Proclamation 2005: "L’espace de la culture des Gongs"
©Institute of Culture and Information / Duong Thanh Giang
L’espace de la culture des gongs, dans les montagnes du centre du Vietnam, englobe plusieurs provinces et dix-sept communautés ethnolinguistiques austro-asiatiques et austronésiennes. Étroitement liés à la vie quotidienne et au cycle des saisons, leurs systèmes de croyances composent un monde mystique où le jeu du gong constitue un langage privilégié entre les hommes, les divinités et le monde surnaturel. Derrière chaque gong se cache un dieu ou une déesse d’autant plus puissant que le gong est ancien. Toute famille possède au moins un gong qui témoigne de sa fortune, de son autorité et de son prestige, tout en lui assurant protection. Si différents cuivres sont utilisés lors de certaines cérémonies, seul le gong est présent dans tous les rituels de la vie de la communauté et constitue le principal instrument cérémoniel.

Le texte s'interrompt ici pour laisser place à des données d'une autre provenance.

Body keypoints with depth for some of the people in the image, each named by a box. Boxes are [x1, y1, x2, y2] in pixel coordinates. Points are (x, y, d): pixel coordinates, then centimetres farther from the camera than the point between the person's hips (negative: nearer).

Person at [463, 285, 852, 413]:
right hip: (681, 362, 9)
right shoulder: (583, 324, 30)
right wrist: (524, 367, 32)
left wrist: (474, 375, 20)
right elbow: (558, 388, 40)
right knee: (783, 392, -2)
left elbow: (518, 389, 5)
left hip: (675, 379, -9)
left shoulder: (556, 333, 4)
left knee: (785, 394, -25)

La façon de jouer du gong varie d’un village à l’autre. Chaque instrumentiste porte un gong différent, d’un diamètre variant entre 25 et 80 cm. Les ensembles d’hommes ou de femmes comptent entre trois et douze gongs selon les villages. La configuration et le rythme sont adaptés au contexte de la cérémonie, tels le sacrifice rituel des bœufs, la bénédiction du riz ou les deuils. Les gongs de la région sont achetés dans les pays voisins et accordés afin d’obtenir la tonalité souhaitée et d’en faire leur propre instrument.
Les mutations économiques et sociales ont bouleversé le mode de vie traditionnel de ces communautés et ne fournissent plus le contexte originel de la culture des gongs. La transmission de ce mode de vie, des connaissances et savoir-faire a été particulièrement perturbée pendant les décennies de guerre du siècle dernier. Aujourd’hui, le phénomène est aggravé par la disparition des vieux artisans et l’intérêt croissant des jeunes pour la culture occidentale. Privés de leur signification sacrée, les gongs sont parfois vendus comme matériau recyclable ou échangés contre d’autres produits.